23. Another question arose before the Madras High Court in CIT vs. The Madras Motors Ltd./M. M. Forgings Ltd. (2002) 174 CTR (Mad) 221 : (2002) 257 ITR 60 (Mad) as to whether the Tribunal was right in its conclusion that the total turnover in s. 80HHC of the Act is the turnover relating to export business of the assessee and not the turnover relating to other business of the assessee. The assessee in that case was engaged in export of forgings as well as in the business of selling motor cycles, spare parts thereof and television sets, etc. The AO took “total turnover” to be the turnover from all the sources of business as the assessee was also doing the business of selling the motor cycles, spare parts thereof and television sets. The contention of the assessee was that the “total turnover” must be confined to the turnover of the product which the assessee was exporting. This was accepted by the Tribunal. The Madras High Court held that the business contemplated in the section would be restricted only to the goods to which the section applies and, therefore, by necessary implication even the total turnover of the business would be the total turnover of the business of the goods to which the section applies.
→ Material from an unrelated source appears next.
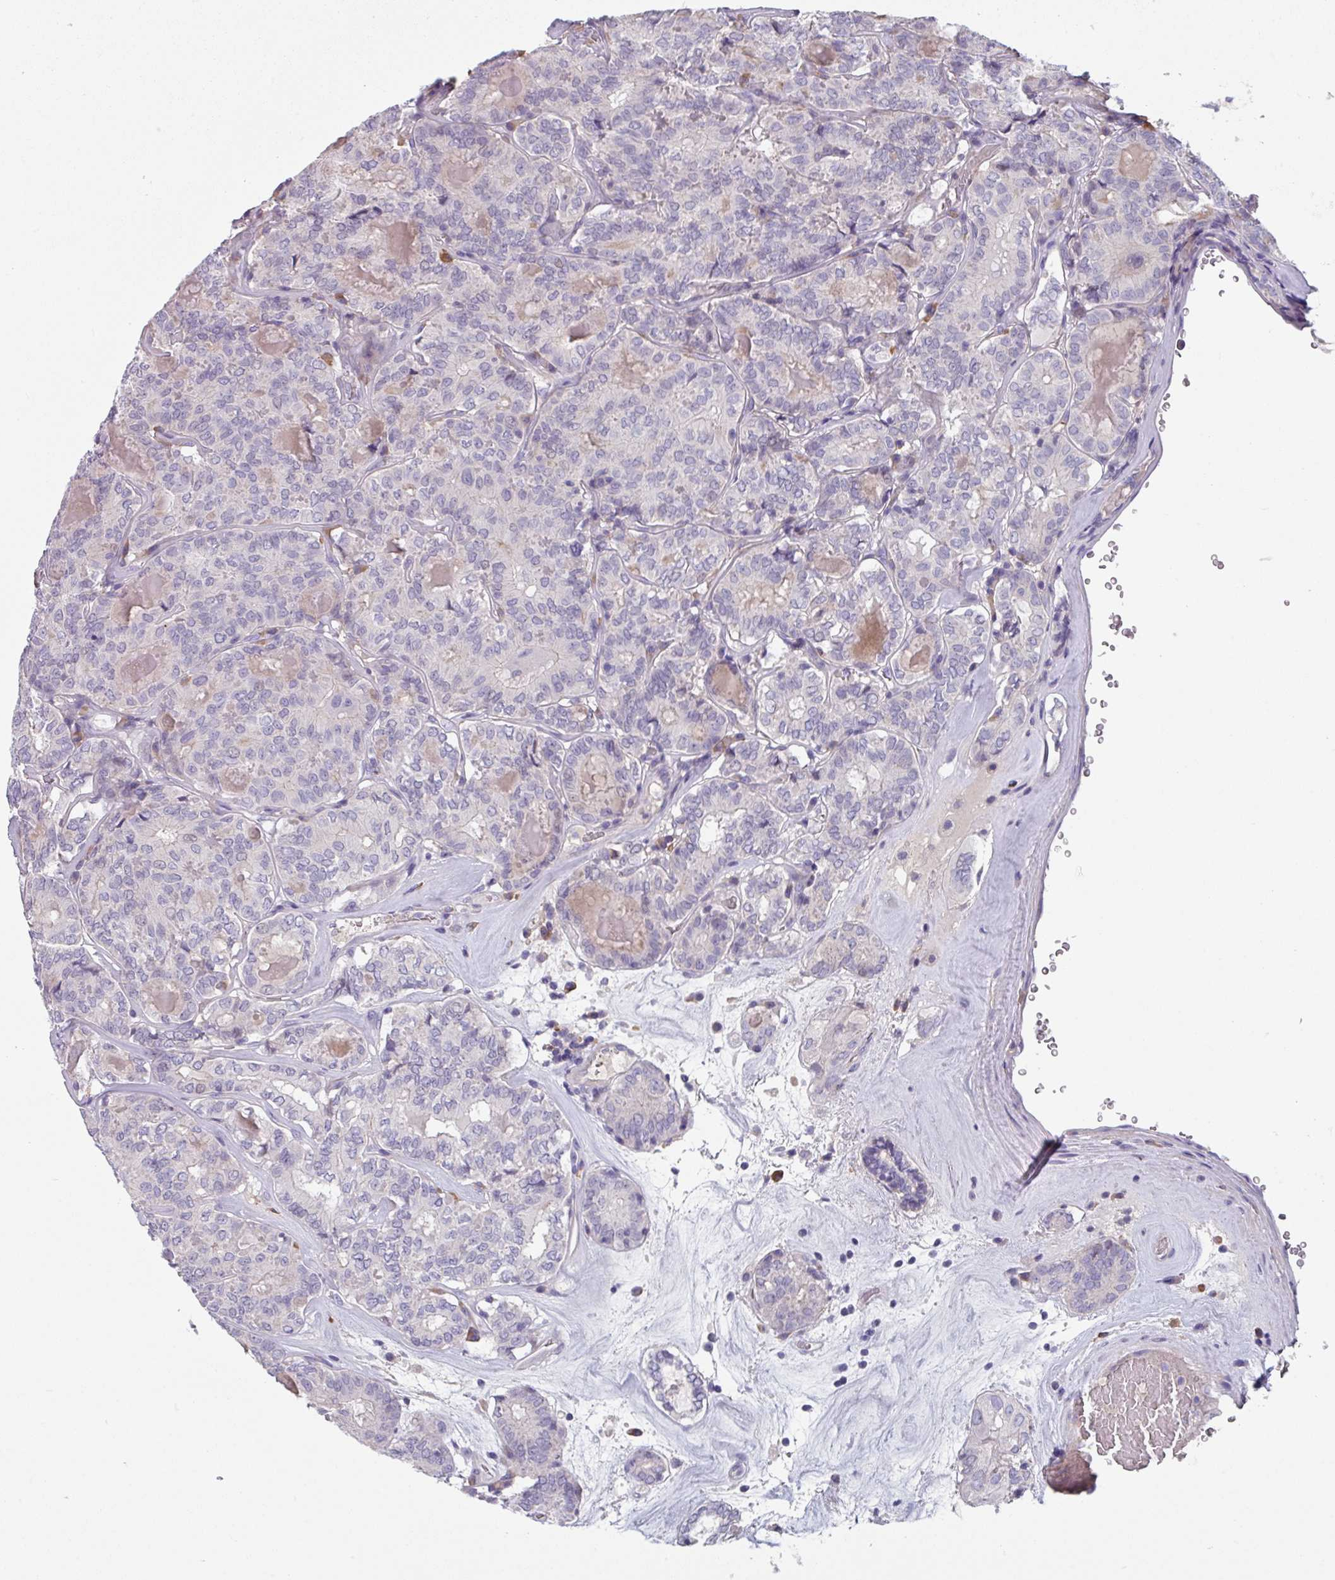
{"staining": {"intensity": "negative", "quantity": "none", "location": "none"}, "tissue": "thyroid cancer", "cell_type": "Tumor cells", "image_type": "cancer", "snomed": [{"axis": "morphology", "description": "Papillary adenocarcinoma, NOS"}, {"axis": "topography", "description": "Thyroid gland"}], "caption": "Human thyroid cancer (papillary adenocarcinoma) stained for a protein using immunohistochemistry (IHC) exhibits no positivity in tumor cells.", "gene": "TMEM132A", "patient": {"sex": "female", "age": 72}}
If one includes the turnover of the goods to which the section does not apply, according to the High Court, it would amount to doing violence to the language of the sub-section itself. It is observed that the sub-section has been created only to see the ratio of the income out of the export to the total income out of the business in respect of those goods because of the obvious difficulty of segregating the profits earned out of export alone vis-a-vis the profits earned otherwise than by export.
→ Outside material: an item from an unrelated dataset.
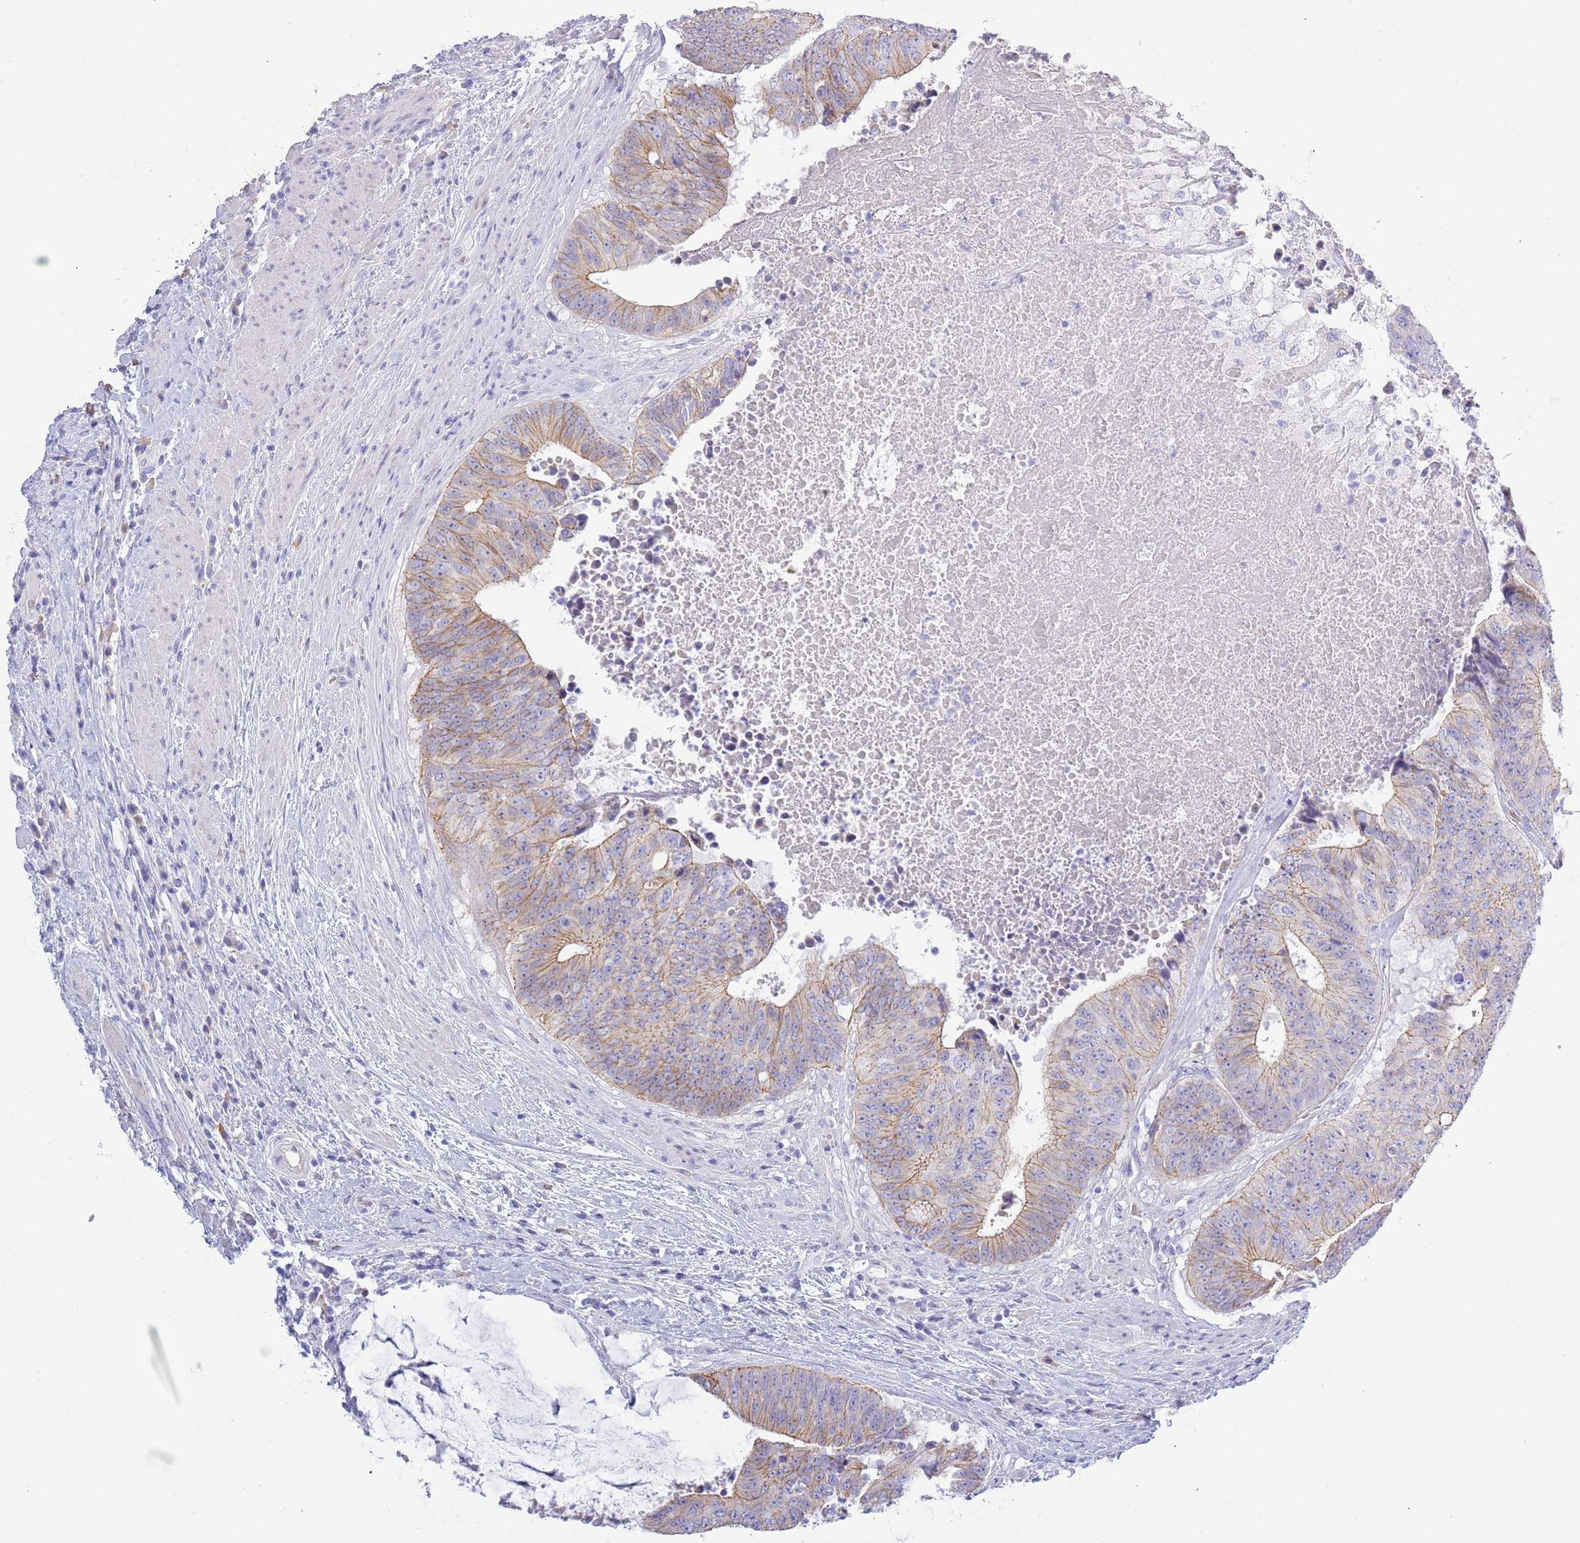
{"staining": {"intensity": "moderate", "quantity": "25%-75%", "location": "cytoplasmic/membranous"}, "tissue": "colorectal cancer", "cell_type": "Tumor cells", "image_type": "cancer", "snomed": [{"axis": "morphology", "description": "Adenocarcinoma, NOS"}, {"axis": "topography", "description": "Rectum"}], "caption": "Immunohistochemistry (DAB) staining of human colorectal cancer (adenocarcinoma) reveals moderate cytoplasmic/membranous protein positivity in about 25%-75% of tumor cells. (Brightfield microscopy of DAB IHC at high magnification).", "gene": "ACR", "patient": {"sex": "male", "age": 72}}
24. We are of the view that it is unnecessary for us to deliberate much on this issue so far as this case is concerned. There is no dispute that so far as agency transaction the appellant has no title or ownership over the goods and that they are only entitled to get a commission in respect of the sale of such goods made on behalf of their principals. There is no definition of turnover in the Act as obtained in the sales-tax legislations which make the commission agent also a “dealer” liable to tax on the agency transactions as well. As such it is only the sales turnover of goods belonging to the assessee as its own that can be included in the definition of total turnover in cl. (b) of sub-s. (3) of s. 80HHC of the Act. On the other hand, if the sales turnover of the agency transaction is also included in the expression “total turnover” that will only inflate the denominator so that the very purpose of the deduction will be defeated. The assessee, it must be noted, has shown agency transactions as “local sales” and had included the agency transactions in the sales-tax returns under the head “Total turnover” only because of the definition of “dealer” and “total turnover” in the Kerala General Sales-tax Act and not otherwise. However, in the absence of a definition of the term “turnover” in the Act the said term occurring in the Act has to be understood only in the popular sense as defined in the dictionaries. Going by the said meaning agency transactions by no stretch of imagination can be treated as forming part of “total turnover”. In this context it is worthwhile to note the object with which s. 80HHC is inserted. The object of the enactment of s. 80HHC was initially with a view to encourage larger exports of certain goods by providing tax relief to Indian companies and non-corporate taxpayers resident in India. The section was amended in 1985 by substituting a new section with a view to providing exporters with requisite resources for modernisation, technological upgradation, product development and other activities and raising their efficiency and productivity not only in the export section but also in the economy as a whole. The effect of adding the turnover of some body else (sale of goods belonging to the principals on commission basis) also will result in inflating the total turnover and consequently in the application of the formula the benefit will be reduced considerably. This will not be in tune with the object of the section.

25. We, in the above circumstances, hold that the turnover of agency transactions will not form part of the total turnover in cl. (b) of sub-s. (3) of s. 80HHC of the Act. We answer question Nos. 4 and 5 accordingly.

These two appeals are disposed of as above.